Linear Algebra and Scientific Computation on OCW

2009-12-11 / Jaba

I was happy to find some neat courses I hadn't seen before on MIT's Open CourseWare (OCW). I've been a huge fan of Gilbert Strang ever since I first watched one of his Linear Algebra 18.06 video lectures. On Amazon, some reviewers give his books low marks for lack of rigour and informality, but they're missing the point. He tries to help the student develop intuition so that matrices "come alive". He's obviously focused on applied math and scientific computing. His style is exactly what you want when you've just read a research paper and you want to go and write some code to apply the results. If you want to get very abstract, then not so much. On the other hand, a more abstract presentation won't help you to actually make things, except perhaps proofs.

I've been interested in cloth and hair simulation for a long time, but I'm hitting my math limits trying to implement recent papers, like this one. I can read them just fine, but when I sit down to design some code, I realize I haven't really got the math in a form I can use. Then there's the Finite Element stuff. I really want to learn it for simulation, but it's out of my league, for now.

There are lots of game-development references on how to write a simple cloth simulator using a mass-spring model with linear springs. You can do it in an afternoon. Usually these use explicit numerical integration methods to solve the system's differential equations. The problem is that the quality is really low, and the systems aren't that stable. I.e. they have an annoying tendency to get twisted or even blow apart. Numerically solving equations on a computer is different from solving them on paper. You have to worry about stability, accuracy, and precision.

So, most high-quality simulators for movies and non-real-time rendering seem to use implicit or semi-implicit numerical integration methods. The problem is that instead of just stepping the system, you need to formulate and solve some matrix equations. I was introduced to these ideas while working at Pseudo Interactive (RIP), and I started reading Baraff and Witkin's Large Steps in Cloth Simulation.

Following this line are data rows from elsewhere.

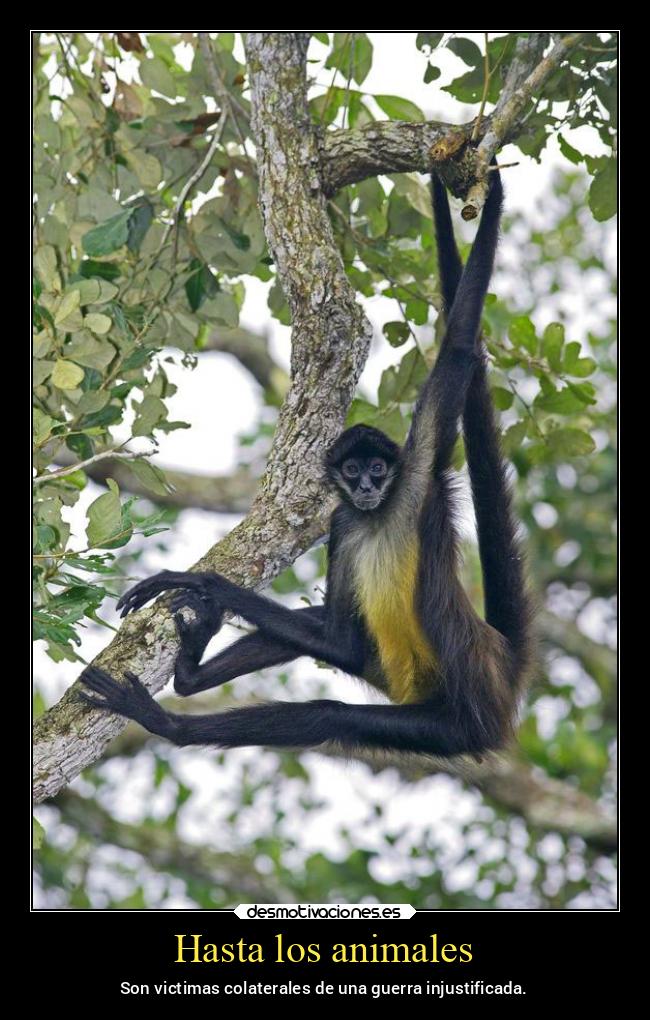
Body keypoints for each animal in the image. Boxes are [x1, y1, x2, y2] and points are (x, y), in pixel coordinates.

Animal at [80, 164, 533, 759]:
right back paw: (190, 676)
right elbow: (337, 640)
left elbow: (457, 346)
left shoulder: (417, 475)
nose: (365, 487)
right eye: (352, 471)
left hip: (456, 725)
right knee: (326, 634)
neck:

Now, in game development, I use matrices and quaternions pretty much every day. The problem is I never actually took a linear algebra course. I was using matrices for computer graphics in high-school so I just assumed I knew all about linear algebra. I started at University of Toronto, in the Engineering Science program, but switched to Computer Engineering after the first term, after getting spooked about marks. Seeing your 90's go to 60's will do that. Unfortunately, Eng. Sci. offered linear algebra in second term, while Comp. Eng. offered it in the first term. So ... no linear algebra for me.

I've been slowly working through Strang's Linear Algebra. I think I first heard about it from Chris Hecker's Bibliography for Rigid Body Dynamics. Whew -- I just realized I read that for the first time around 1998. I'm getting old! Anyway, Strang's book's alright, but it really shines as a companion to his incredible video lectures. Progress has been slow, because I'm determined to do every exercise in the book. I'm not sure that this is the most efficient approach, but my rationale is that I want to learn it properly, so that I don't have to re-learn it.

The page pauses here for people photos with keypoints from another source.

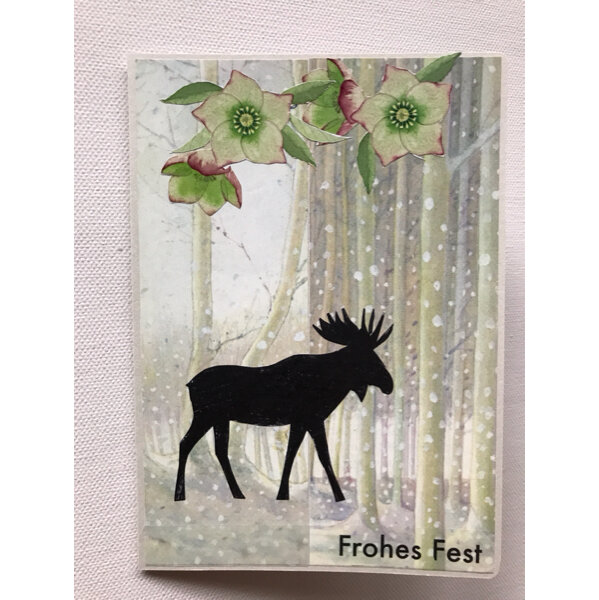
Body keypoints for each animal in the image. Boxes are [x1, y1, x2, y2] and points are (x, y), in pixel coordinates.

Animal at [174, 308, 393, 503]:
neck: (331, 384)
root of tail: (189, 384)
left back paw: (238, 493)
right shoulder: (310, 419)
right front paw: (336, 497)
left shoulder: (304, 421)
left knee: (219, 450)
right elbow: (318, 455)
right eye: (368, 357)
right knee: (185, 443)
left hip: (220, 419)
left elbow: (298, 453)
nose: (389, 384)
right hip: (205, 415)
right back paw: (180, 494)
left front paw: (285, 494)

On a bit of a tangent, I'm really interested in how to increase the rate at which I can learn, understand, and retain new skills. The problem is that I'm spending a lot of time re-learning things that I paid time and money to learn before. So, retention is key. To that end, I've been trying to do every problem, and also to use spaced-repetition memory software; I'm using Mnemosyne. With my various interests and responsibilities, it's slow going.

Anyway, let's get to the point. You can imagine how stoked I am now that I've found these two Strang courses on OCW (complete with videos). You can also download them for free from the iTunes Store. Sweet! Add another couple of years' worth of work to the queue...